TOMORROW, a group of people will assemble in the Black Dam car park to assist the two park rangers for that area in clearing undergrowth and executing other conservation work around the pond.

These volunteers, ranging in age from 16 to 60 and beyond, help out every month to improve the area.

Young children must be accompanied by an adult. Food and drink is supplied and there is no stipulation on being experienced in this work, which is only for two hours.

Among the tasks to be carried out is the clearance of scrub (stunted trees and brushwood) from the pond’s edges, to make room for new reed beds which will be installed on the west side of the pond.

The whole area is now classified as a nature reserve under the National Parks Act. It was developed by the Hampshire Naturalist Trust, Hampshire County Council and Basingstoke Borough Council in 1972.

It is managed by the Hampshire Wildlife Trust and two park rangers are in charge of the area. These two ladies are kept busy throughout the year, but it is in the summer months when they are really active, for they arrange various activities for children during the school holidays, including giving them the opportunity to watch the wildlife in action.

Waterfowl which can be observed there include mallard ducks and tufted ducks, moorhen, Canadian geese and swans, all of which are regularly fed by visitors, although the park rangers prefer the use of bird seed rather than bread.
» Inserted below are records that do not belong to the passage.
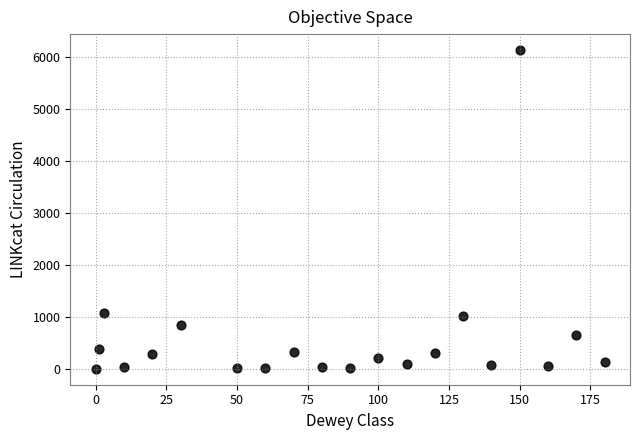

What is the range of X values (max minus min)?

180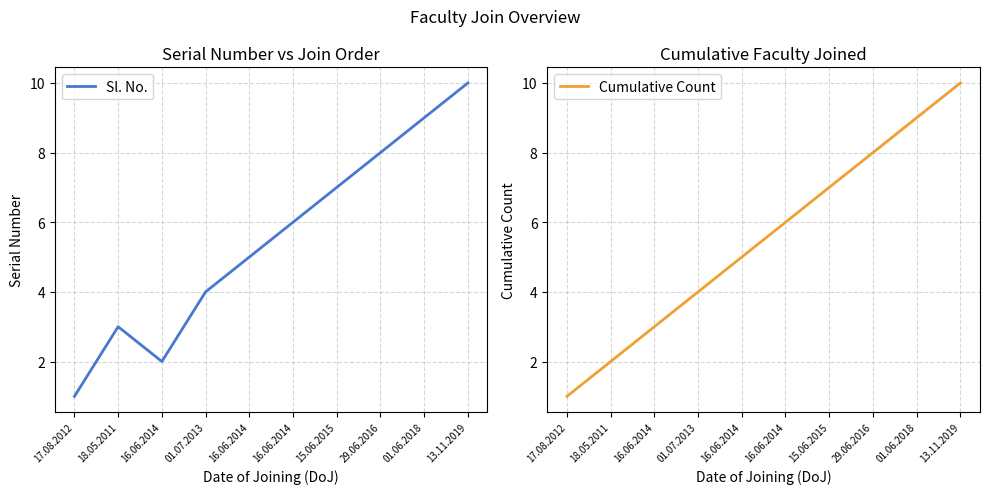

Rank the categories by Cumulative Count value from highest to lowest.

13.11.2019, 01.06.2018, 29.06.2016, 15.06.2015, 16.06.2014, 16.06.2014, 01.07.2013, 16.06.2014, 18.05.2011, 17.08.2012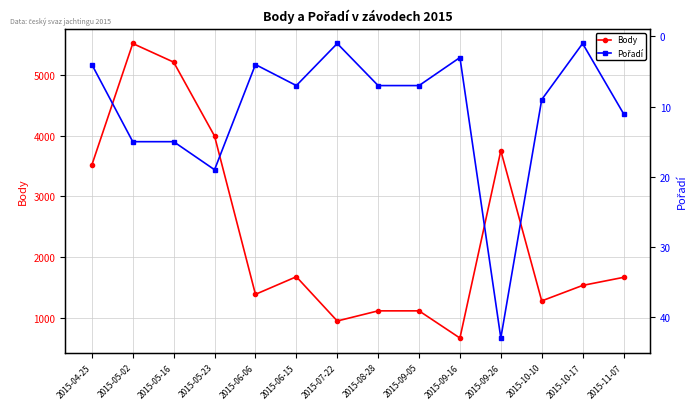

At which category does Body reach its first local peak?

2015-05-02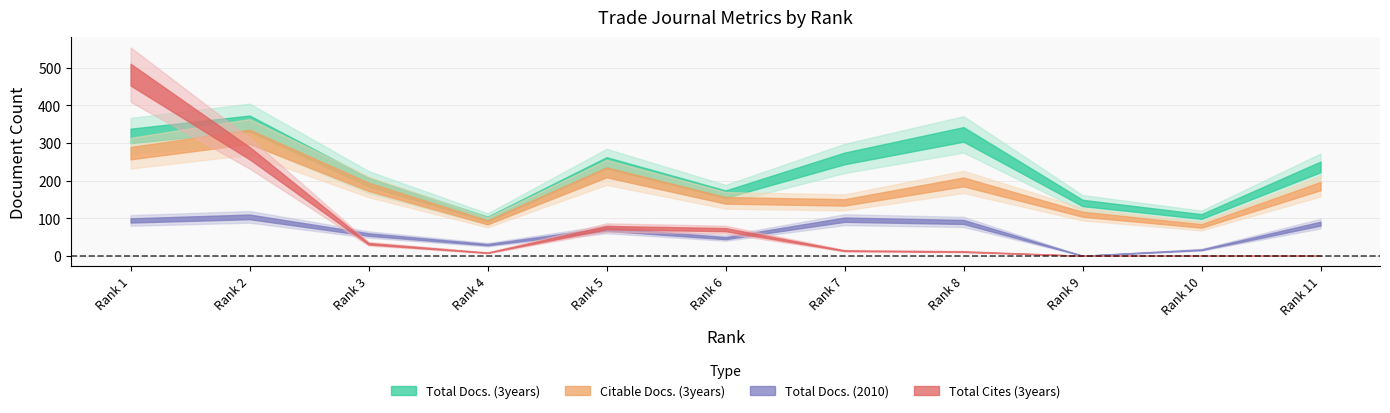

Which series has the largest total across all categories?

Total Docs. (3years)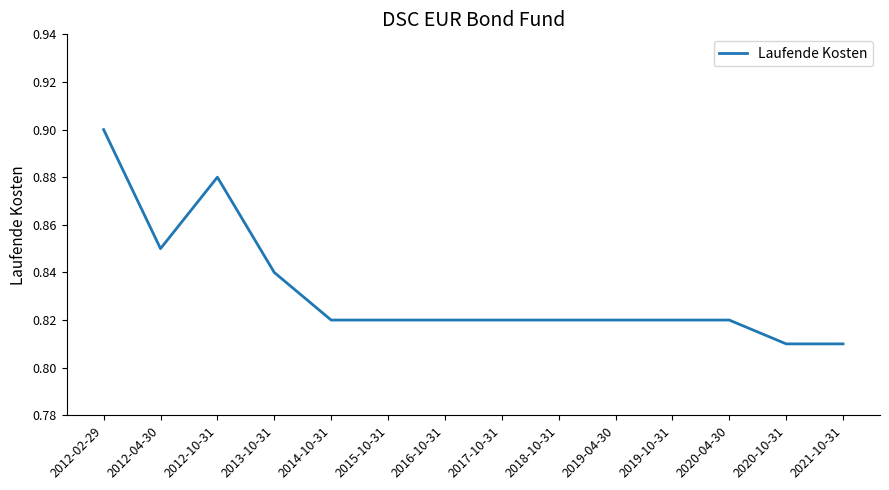

At which category does the chart reach its peak across all series?

2012-02-29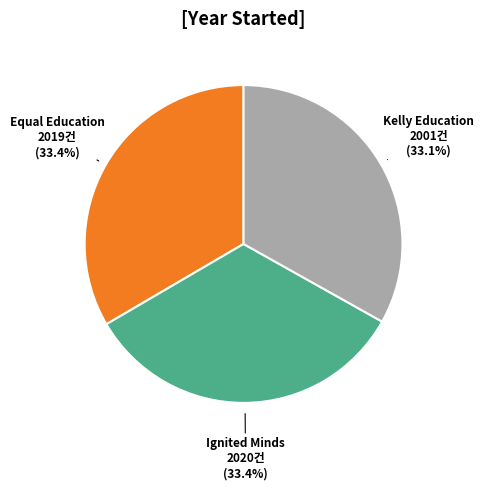

Does any single category account for the majority?

No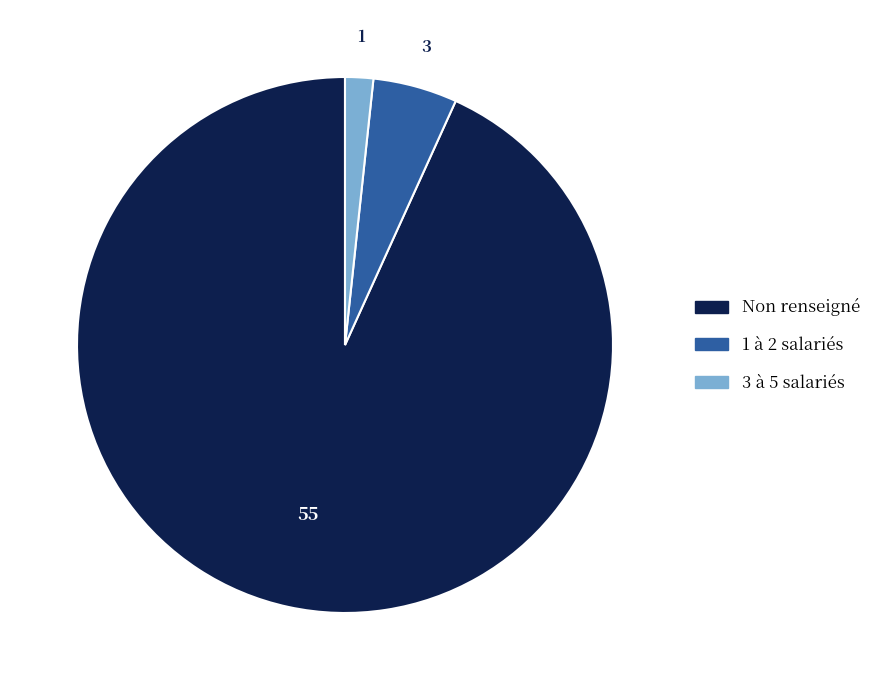

How many slices are in this pie chart?

3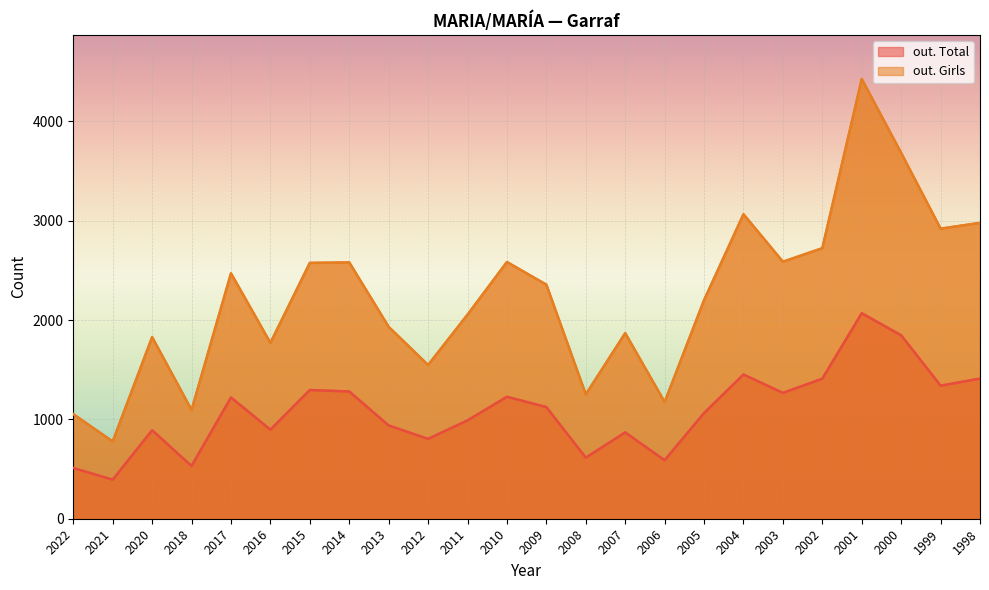

What is the maximum value shown in the chart?

4428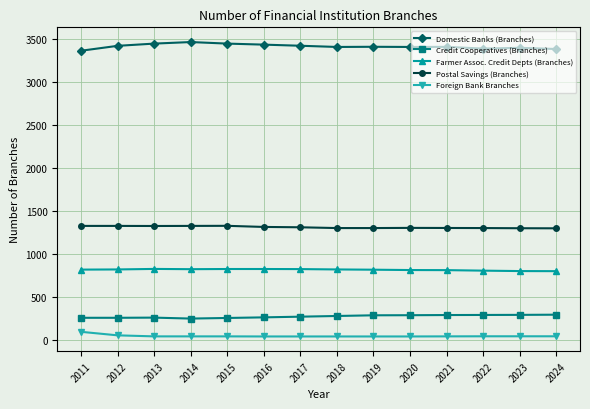

At 2019, list the series in order from largest to smallest.

Domestic Banks (Branches), Postal Savings (Branches), Farmer Assoc. Credit Depts (Branches), Credit Cooperatives (Branches), Foreign Bank Branches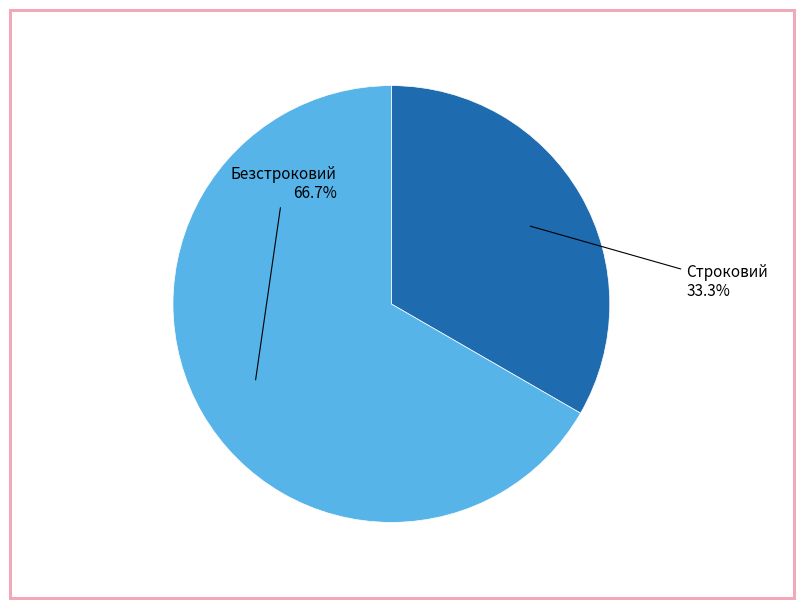

To the nearest percent, what percentage of the pie is Безстроковий?

67%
Birds cannot digest bread very easily with the result that pieces get stuck in their throat and cause them distress.

Other creatures to be seen are bats, water shrews, and water voles, while dragonflies and even kingfishers visit the pond.

Plant life is abundant, with flowers such as crocuses and daffodils in the spring, while alder, willow and dogwood are also to be seen.

There are picnic tables and seating available, with information signs describing the various birds that inhabit the area.

The location of Black Dam ponds has always been an ideal position for both the wildlife and humans, with the A30 joining the road into Basingstoke, but the area, originally called Newrams Springs, has suffered at the hands of man over the past 80 years.

The first inroads into the ponds were in 1930, when contractors began to construct the Basingstoke bypass from that junction across the countryside to the Winchester Road, where it emerges near the Stag and Hounds Inn.

But the four main ponds, Mill Head, Black Dam, Lower Fish Pond and Upper Fish Pond, were saved, with the watercress beds on the other side of the road.

Then, in October 1966, a road tanker, full of styrene chemical, overturned on the nearby road, and tipped some 1,000 of its 3,400 gallons of lethal liquid into the Black Dam waters, killing most of the wildlife as far as Old Basing, as the spring from that area carried on into the village.

The colourless liquid remained in the reeds so the medical authorities decided to burn it out, with the consequences that the whole area was a sorrowful sight for months afterwards.

Nature soon restored itself, though, and within a year the incident was a forgotten memory.

But worse was to come, for in 1969, contractors moved in to develop the land for the Town Development Scheme, which included the building of the M3 motorway and the erection of the Black Dam housing estate.

The local folk were horrified at the filling in of the marshland and most of the ponds, while the wildlife left the site to nest elsewhere.

Upon the completion of this major operation it was hoped that most of the creatures would return, and gradually they did.

Now, the land has returned to a place where people can relax and watch the wildlife, and to appreciate what Mother Nature has given us in her wisdom. The world is a wonderful place if we would only stop and look around us.